An important part of the project is dedicated to the evaluation of the quality of the system, with regards to specified quality evaluation criteria. While some of our results show that this is very hard to give strong evidence of the quality of a computerized system, an important achievement of the project is the development of alternative approaches like: (1) the development of monitoring or diagnosis algorithms (monitor the system online and raise an alarm if an unexpected event occurs); (2) the investigation of the dynamic complexity paradigm (when updating a model, find a non-expensive way to update the result of the analysis); and (3) the design of approximation algorithms to circumvent the unfeasibility results (approximated algorithms or almost-optimal solutions, are sufficient in practice, hence this is a fairly interesting approach for the analysis of really complex systems).

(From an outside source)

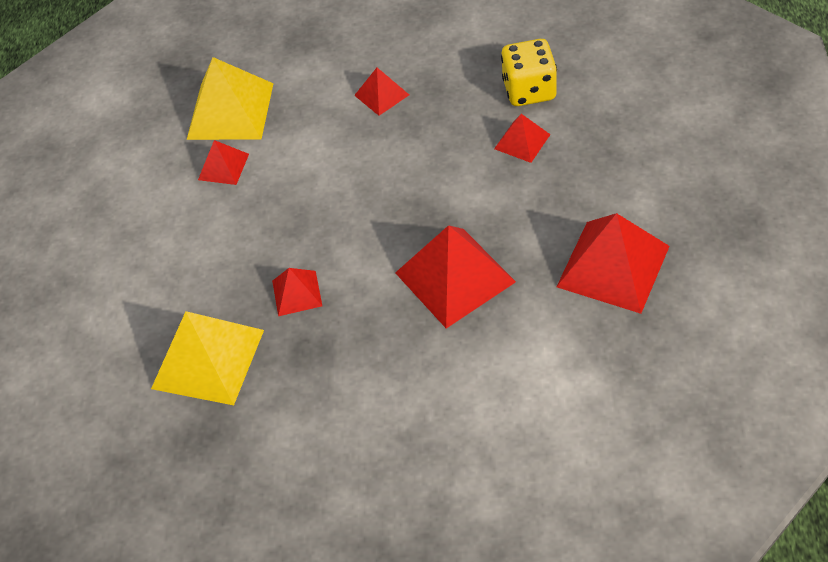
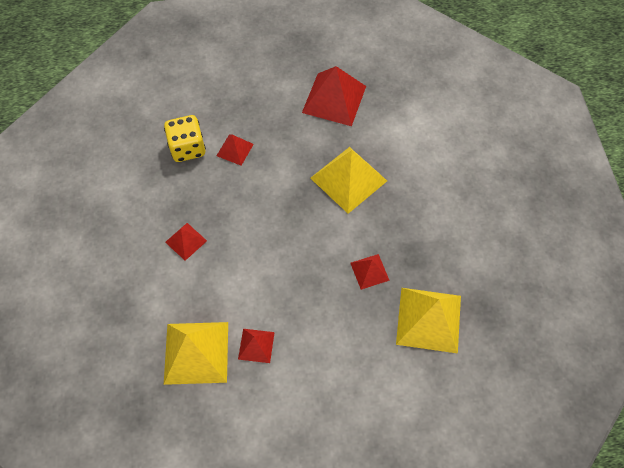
camera: 105 degrees left, 10 degrees up
(455, 277) = (348, 179): red pyramid -> yellow pyramid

Finally, in the EQualIS project, we demonstrated that technics from formal methods could be used in connex fields like motion planning problems or smart grids, yielding solutions (controllers) with guarantees. We also investigated further more standard controller synthesis problems, with interesting new solutions. All these applications made use of many of the aspects (with sometimes a more pragmatic approach) that we theoretically studied in other parts of the project. We also developed a tool TiAMo for the analysis of weighted timed automata.